• _Task statement_:
Please answer from the letter to a couple in Addis Ababa below: how long did the conversation with them last?

• _Document excerpt_:

>>>

When I arrived at your home, the first thing I thought about was how ordinary it all felt. You live in an ordinary home in an ordinary neighborhood in the outskirts of Addis Ababa. You are also an ordinary couple with what is an ordinary story about how you met, how you fall in love and how you deal with the daily grind of being a couple.
As we started the conversation with the rather ordinary question of how you met, I remember thinking that your recounting of your meeting online via mutual friends seemed like an ordinary way that couples meet these days. I admit that the dreamy way that the two of you kept looking at each other as you told me about how you met and your first “date” made me feel like I was eavesdropping on a conversation that was meant to be had between just two lovers.
Melat, as we went deeper into the conversation, I could not help but admire your bravery. How does a woman risk expressing growing feelings of love to another woman in our homophobic Ethiopia, especially when she is not certain that the person in question is queer? Love, I suppose, is in part a leap of faith and you are incredibly brave for taking that leap in a country where you could be imprisoned for up to 15 years for being a “homosexual”.
Love is, in part anyway, also about an exploration of the unknown and the way that you, Saron, figuratively caught Melat amazes me. Having never dated a woman, you too took a leap of faith to explore what that meant. You are both brave souls who continually defy the hatred for queer people in our society to find your way to each other. Being able to continue loving each other as two women in this battlefield called Ethiopia is courageous and you two are warriors of love.
Because we live in an extremely homophobic country, soon enough our conversation veered into topics that should have no place in a story about love: Fear, anxiety, a struggle for self-acceptance, doubts, hesitations and insecurities arise. This is of course as a result of living in a society that vehemently and violently opposes any sexuality that differs from heterosexuality.
In the space of 45 minutes, you made me run through a gamut of feelings: Happiness, anger, sadness and disgust. At the end of it all though, what remained stuck in my heart was the sense of lightness and joy I felt after my conversation with you. Even as I was angry, disgusted and disappointed at a country and a society that made you expand so much energy into hiding your incredible love, I kept going back to the possibilities. Perhaps, one of the truest expressions of love is the ability and the desire to keep tending to it. Like a flame at risk of being extinguished, it burns brighter precisely because of the care that is constantly put into it. Your love is a testament to the very definition of tenacity: You are able to withstand the dangers, the risks and the uncertainties around you because the singular goal of being happily together supersedes every other risk.
By virtue of being a lesbian couple who live in Addis Ababa, you take a risk everyday that you are together. Thus the very fact that you have chosen to explore your love for each other is revolutionary. And extraordinary.
How, indeed, could anyone object to such revolutionary love?

<<<

• _Recorded information_:

>>>

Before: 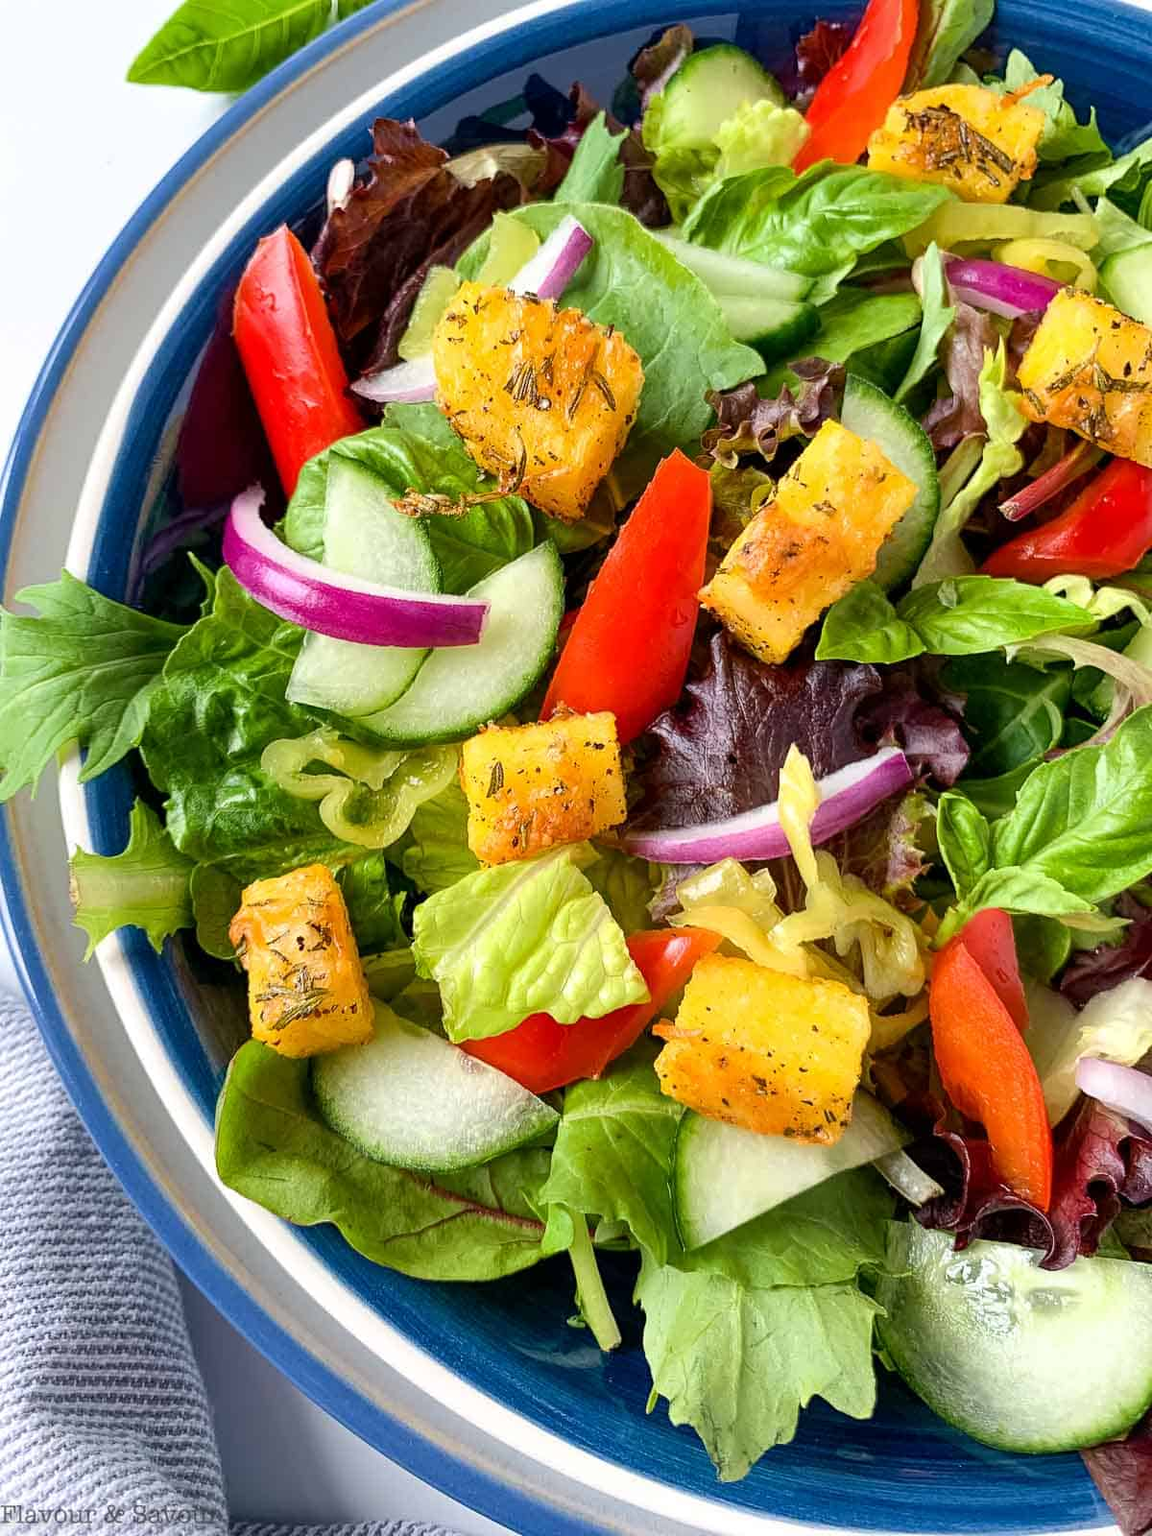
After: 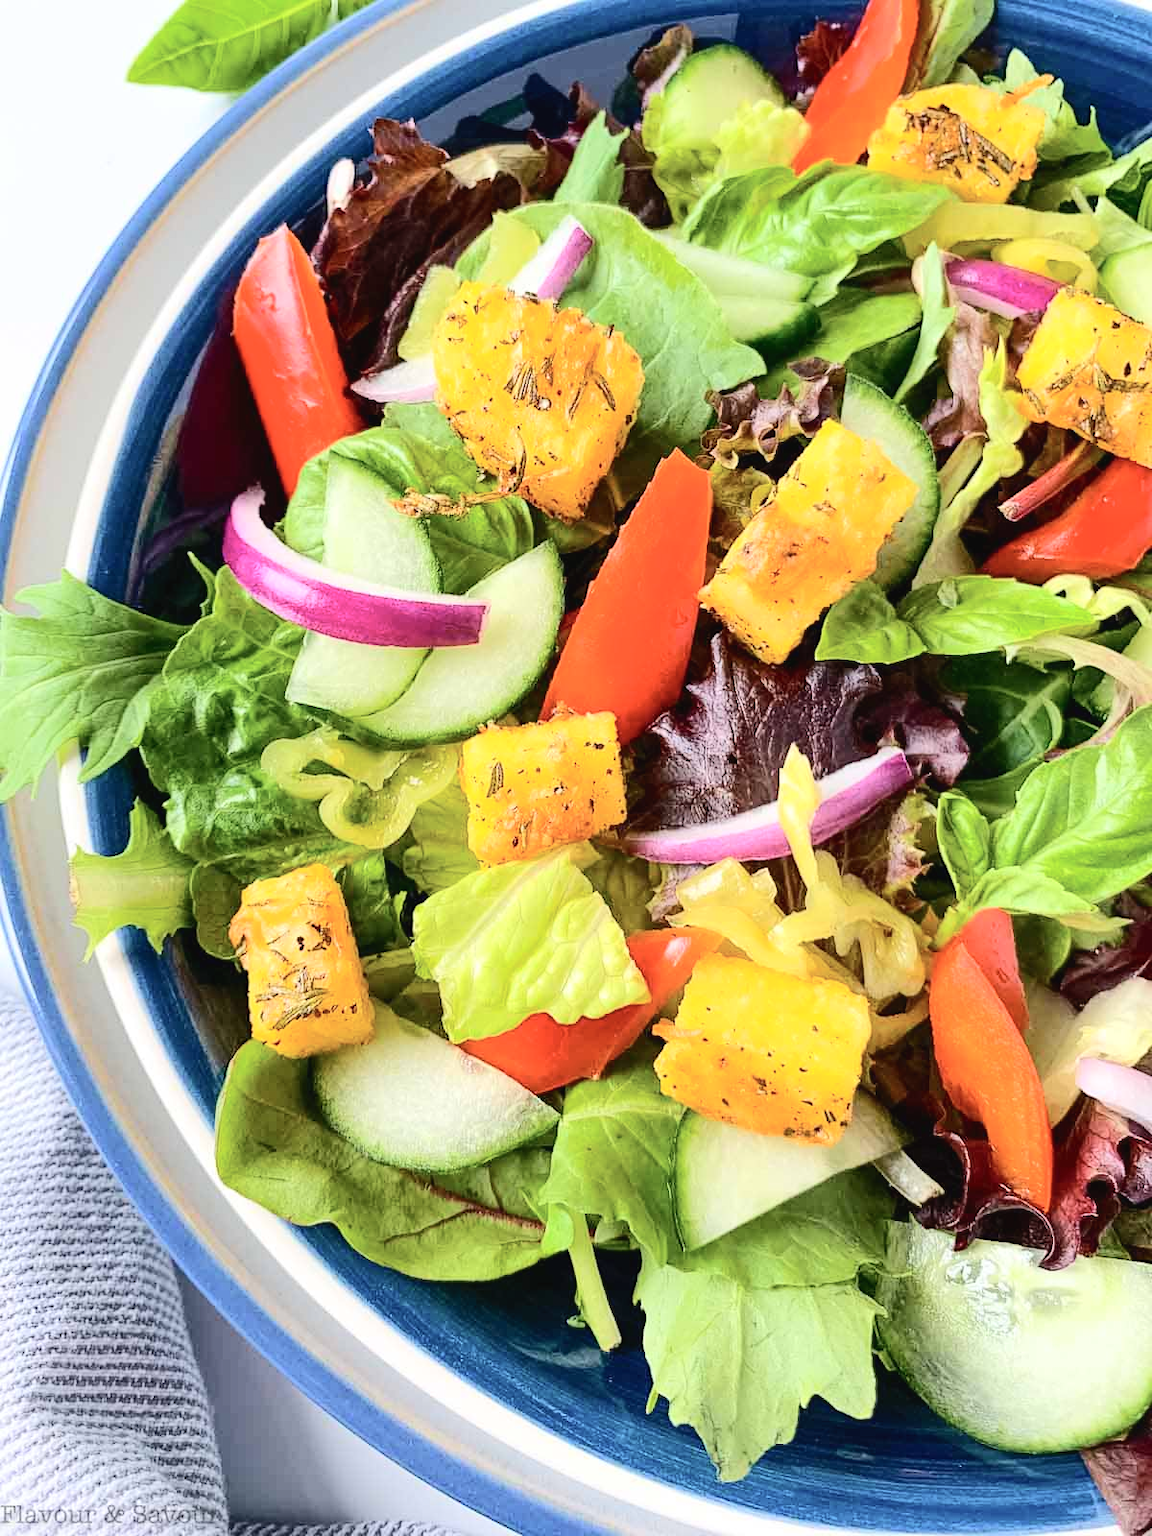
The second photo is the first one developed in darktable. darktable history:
tone curve: curves: ch0 [(0, 0.026) (0.146, 0.158) (0.272, 0.34) (0.453, 0.627) (0.687, 0.829) (1, 1)], color space Lab, independent channels, preserve colors none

<<<

• _Answer to this problem_:
45 minutes.